I spent my spring break reading student applications to the summer writing camp, as well as teacher recommendations. I take this responsibility very seriously, especially considering that I am tasked with accepting students into the program without even so much as a writing sample from them. First, I read through the brief notes that the applicants write in at the end of their registration forms. Next, I read the recommendation that they submit (usually also fairly brief). From this, I decide if they should be admitted or not.
Now that I think about it, I’ve approached this task like I approach analyzing a piece of literature. Firstly, since our goal is to admit people who have an interest in bettering their writing, I only ask for a short note of things the students may want to make us aware of. This is also why we don’t ask for a writing sample: there is no need to already be good at writing before the camp, there just needs to be an interest. So, since these notes are short, they typically highlight what students feel necessary to share. For this reason, I pay special attention to these notes from the students. Some have specifically highlighted that they are unexperienced writers (or the opposite), or that the subject of their writings tends to take a specific form or theme. From what a student chooses to share, I can discern with a moderate degree of confidence whether or not they are suited for the camp.
However, it’s not a foolproof way to identify who is truly passionate about the camp from who is not, for example. Also, if a potential camper turns out to be disruptive or problematic, it’s not likely that anything they make note of in their application would allude to this fact. This is where teacher recommendations come in handy. If a teacher has nothing but glowing comments and positive examples to share about an applicant, then it is a safe bet to invite them to the camp. Ideally, if the teacher truly does not think a student is a good fit for the camp, one would hope that the teacher wouldn’t agree to write a recommendation at all.
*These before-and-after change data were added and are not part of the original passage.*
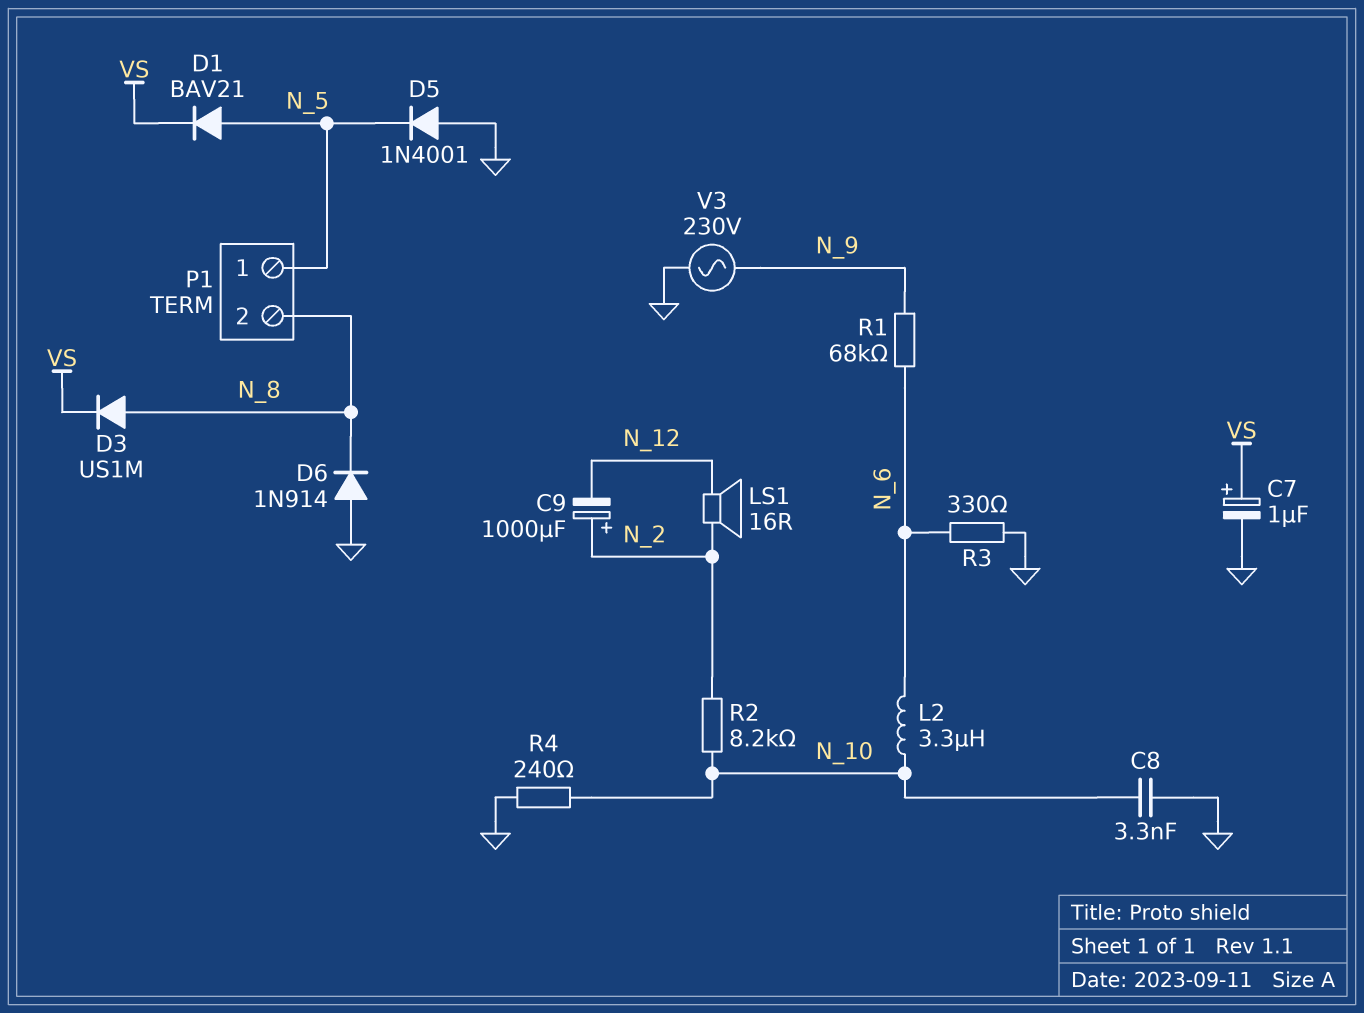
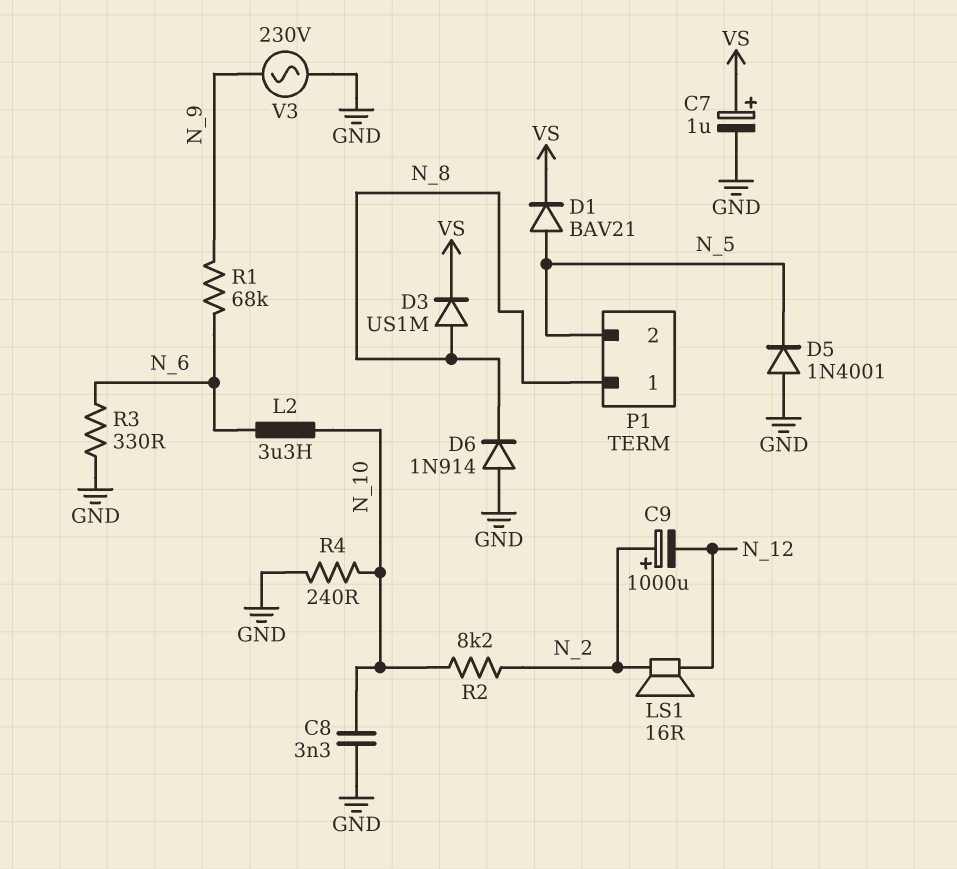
P1 pin 1: N_5 -> N_8
P1 pin 2: N_8 -> N_5

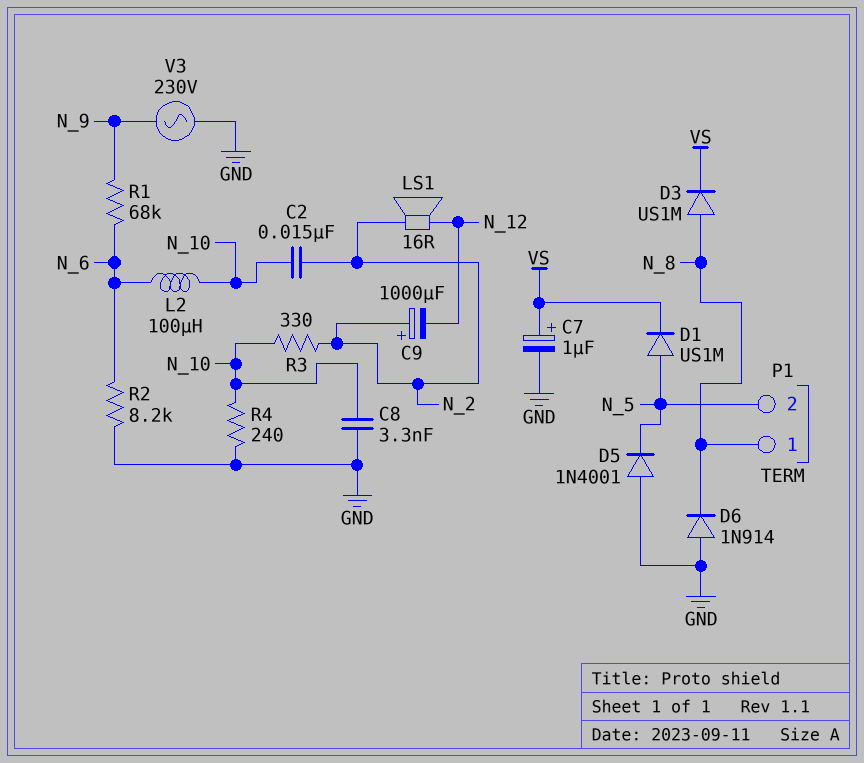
C2: none -> 15nF (N_2, N_10)
D1: diode BAV21 (A N_5, K VS) -> diode US1M (A N_5, K VS)
L2: 3.3uH (N_6, N_10) -> 100uH (N_6, N_10)
R2: 8.2k (N_2, N_10) -> 8.2k (GND, N_6)
R3: 330 (GND, N_6) -> 330 (N_2, N_10)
If they do, though, teachers can have a way of using euphemistic or generous language to imply potential problems they may anticipate (i.e. “Sally is young for her grade level, and has an easier time relating to younger friends and siblings” may actually be a signal that the teacher believes Sally is not mature enough for the week-long camp experience).
John and I have also discussed the fact that not saying something can actually say quite a lot—if a teacher were to write a very general letter or seem to be omitting typical recommendation letter sentiments, this may also be a warning sign.
From now on, as I continue to review applications, I consider ENGL 300W, “Critical Issues in Literary Study.” Perhaps our discussions on how to understand epistolary novels (entirely comprised of correspondence between characters) will prove more useful than I initially imagined.